=== Section Start ===
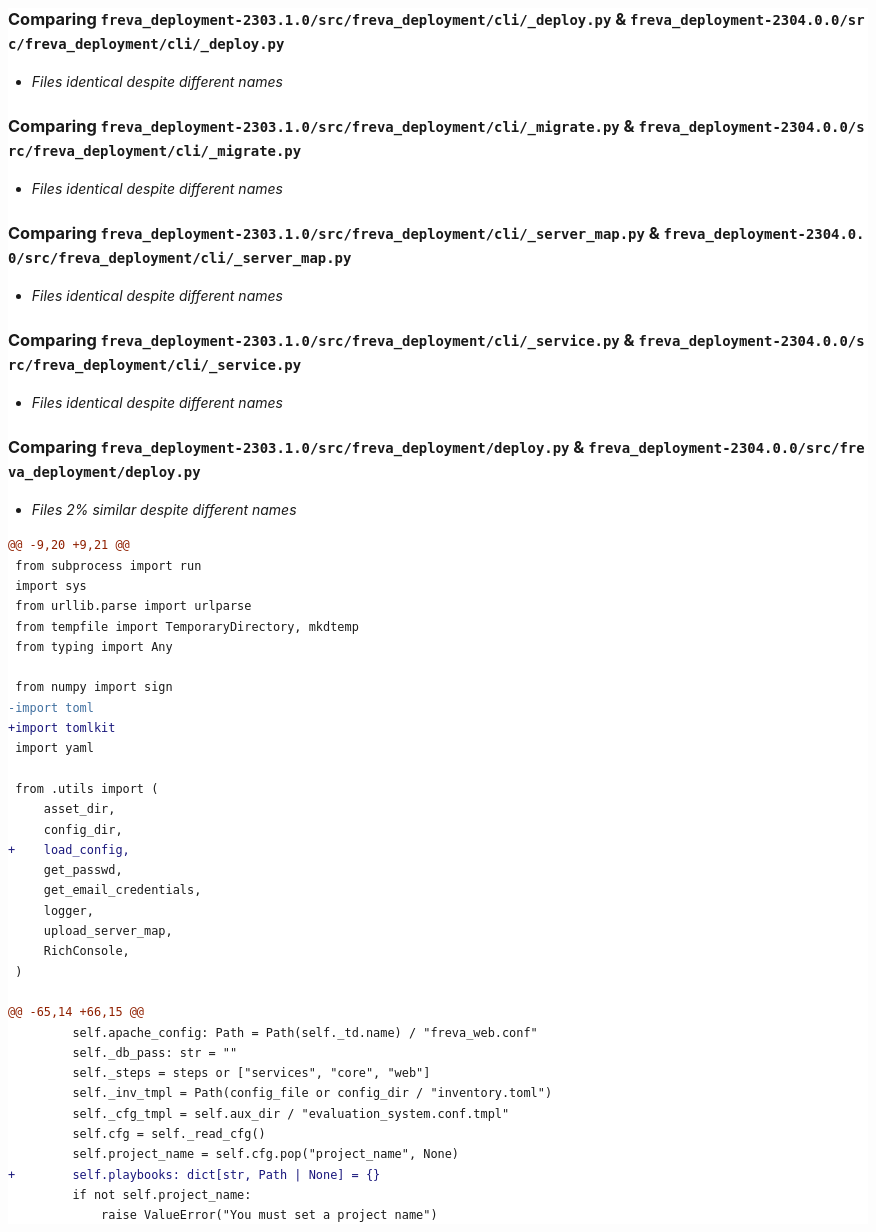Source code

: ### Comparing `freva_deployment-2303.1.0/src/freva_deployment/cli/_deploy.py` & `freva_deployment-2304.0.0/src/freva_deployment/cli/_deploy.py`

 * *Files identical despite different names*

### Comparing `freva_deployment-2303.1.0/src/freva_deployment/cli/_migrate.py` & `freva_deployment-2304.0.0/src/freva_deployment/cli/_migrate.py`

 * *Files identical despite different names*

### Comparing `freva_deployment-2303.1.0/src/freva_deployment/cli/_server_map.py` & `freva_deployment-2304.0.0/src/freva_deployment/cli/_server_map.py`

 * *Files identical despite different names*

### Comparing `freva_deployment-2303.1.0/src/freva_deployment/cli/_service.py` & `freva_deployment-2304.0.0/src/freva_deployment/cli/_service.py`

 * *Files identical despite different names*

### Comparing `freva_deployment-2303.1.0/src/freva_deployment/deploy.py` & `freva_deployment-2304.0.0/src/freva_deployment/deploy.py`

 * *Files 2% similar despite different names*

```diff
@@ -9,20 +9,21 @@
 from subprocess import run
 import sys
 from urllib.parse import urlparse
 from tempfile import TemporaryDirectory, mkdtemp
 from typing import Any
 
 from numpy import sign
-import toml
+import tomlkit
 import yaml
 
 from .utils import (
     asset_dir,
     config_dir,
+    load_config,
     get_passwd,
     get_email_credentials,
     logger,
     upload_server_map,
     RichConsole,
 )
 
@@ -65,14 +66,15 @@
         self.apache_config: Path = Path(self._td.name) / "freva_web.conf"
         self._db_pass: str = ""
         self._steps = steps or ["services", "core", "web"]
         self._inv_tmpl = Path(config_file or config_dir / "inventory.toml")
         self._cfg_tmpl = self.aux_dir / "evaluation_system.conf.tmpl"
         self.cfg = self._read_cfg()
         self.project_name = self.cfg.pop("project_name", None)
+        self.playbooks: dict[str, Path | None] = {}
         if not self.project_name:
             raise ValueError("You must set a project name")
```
=== Section End ===
=== Section Start ===
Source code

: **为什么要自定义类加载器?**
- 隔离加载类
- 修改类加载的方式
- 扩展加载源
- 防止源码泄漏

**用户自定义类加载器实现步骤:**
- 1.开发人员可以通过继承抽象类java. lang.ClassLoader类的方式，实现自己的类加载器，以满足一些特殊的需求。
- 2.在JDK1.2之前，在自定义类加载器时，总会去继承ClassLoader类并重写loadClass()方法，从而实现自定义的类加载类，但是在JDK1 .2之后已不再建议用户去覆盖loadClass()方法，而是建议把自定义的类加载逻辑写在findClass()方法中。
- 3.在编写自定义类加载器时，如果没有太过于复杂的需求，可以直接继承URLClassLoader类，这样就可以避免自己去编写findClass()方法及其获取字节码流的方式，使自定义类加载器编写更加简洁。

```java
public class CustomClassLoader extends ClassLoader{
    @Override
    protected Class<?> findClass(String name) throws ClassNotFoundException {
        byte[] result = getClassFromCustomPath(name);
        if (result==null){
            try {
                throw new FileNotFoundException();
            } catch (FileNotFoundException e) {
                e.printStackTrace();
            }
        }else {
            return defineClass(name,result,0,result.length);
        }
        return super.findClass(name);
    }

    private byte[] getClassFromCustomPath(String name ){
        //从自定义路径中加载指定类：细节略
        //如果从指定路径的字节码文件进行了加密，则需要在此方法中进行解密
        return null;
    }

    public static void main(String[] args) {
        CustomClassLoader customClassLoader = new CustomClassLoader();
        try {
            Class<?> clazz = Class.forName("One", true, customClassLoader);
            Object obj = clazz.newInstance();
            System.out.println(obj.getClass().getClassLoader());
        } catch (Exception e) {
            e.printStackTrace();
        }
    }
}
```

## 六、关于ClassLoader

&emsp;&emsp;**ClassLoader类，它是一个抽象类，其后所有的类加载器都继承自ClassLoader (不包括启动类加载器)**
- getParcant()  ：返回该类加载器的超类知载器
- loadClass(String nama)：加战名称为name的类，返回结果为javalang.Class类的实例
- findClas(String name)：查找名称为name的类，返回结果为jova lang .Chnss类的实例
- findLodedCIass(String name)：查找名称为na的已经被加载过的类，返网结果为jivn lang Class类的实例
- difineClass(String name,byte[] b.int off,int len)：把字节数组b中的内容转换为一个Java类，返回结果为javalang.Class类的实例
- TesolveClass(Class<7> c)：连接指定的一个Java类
=== Section End ===
=== Section Start ===
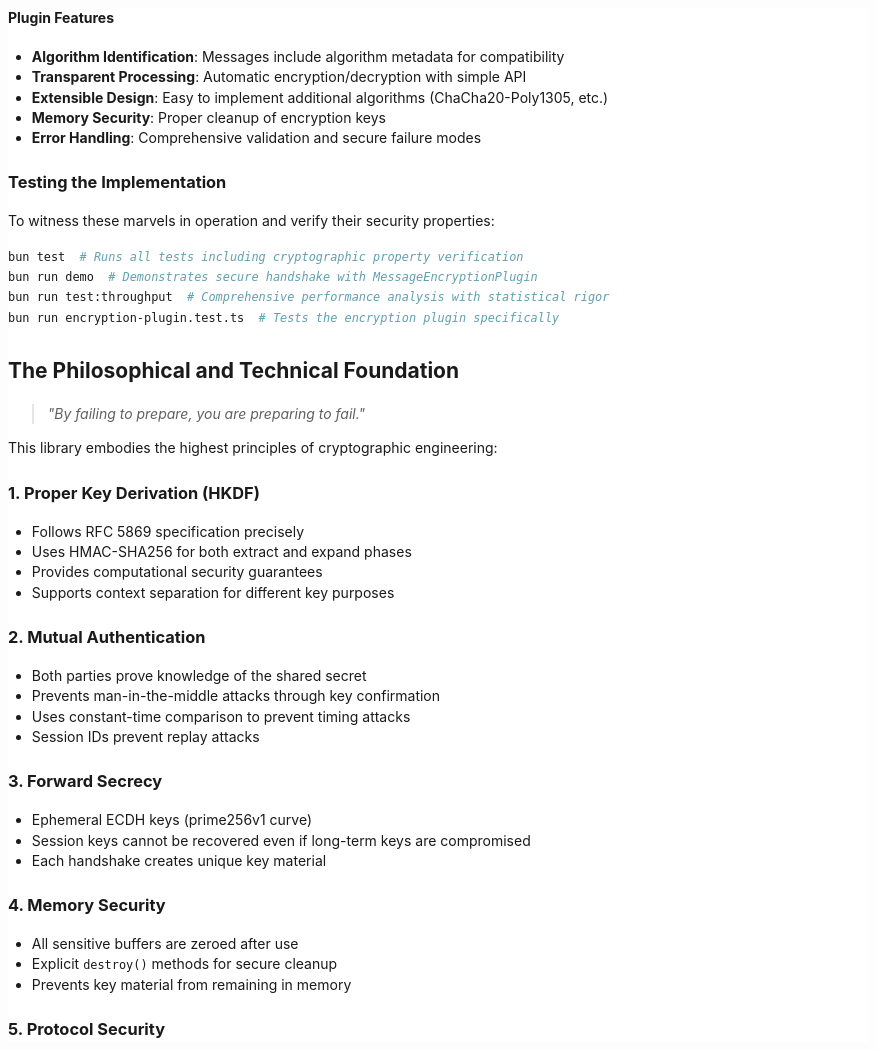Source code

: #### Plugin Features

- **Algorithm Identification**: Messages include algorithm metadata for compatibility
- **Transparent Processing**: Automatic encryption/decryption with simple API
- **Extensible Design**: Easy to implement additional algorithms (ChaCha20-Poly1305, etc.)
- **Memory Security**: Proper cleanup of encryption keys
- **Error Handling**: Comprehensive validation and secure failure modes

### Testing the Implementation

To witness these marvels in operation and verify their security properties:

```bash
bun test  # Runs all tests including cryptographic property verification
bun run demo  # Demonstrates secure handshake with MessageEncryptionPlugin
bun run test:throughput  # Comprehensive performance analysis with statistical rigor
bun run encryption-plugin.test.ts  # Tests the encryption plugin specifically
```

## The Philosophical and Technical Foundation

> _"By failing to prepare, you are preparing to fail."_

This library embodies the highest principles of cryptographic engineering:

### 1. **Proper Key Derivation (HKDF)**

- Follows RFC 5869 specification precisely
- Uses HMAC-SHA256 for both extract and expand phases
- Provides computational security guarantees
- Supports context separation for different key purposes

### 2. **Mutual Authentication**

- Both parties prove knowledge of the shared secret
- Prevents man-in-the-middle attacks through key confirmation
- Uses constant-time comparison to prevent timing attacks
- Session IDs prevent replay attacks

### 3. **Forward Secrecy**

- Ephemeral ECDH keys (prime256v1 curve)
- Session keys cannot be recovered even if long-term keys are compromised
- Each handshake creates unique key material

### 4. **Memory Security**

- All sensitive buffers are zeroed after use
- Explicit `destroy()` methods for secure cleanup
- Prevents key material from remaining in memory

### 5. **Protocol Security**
=== Section End ===
▸ **TASK DIRECTIONS**
For each line above that includes "getClassFromCustomPath", copy the line.

▸ **RESPONSE AREA**
        byte[] result = getClassFromCustomPath(name);
    private byte[] getClassFromCustomPath(String name ){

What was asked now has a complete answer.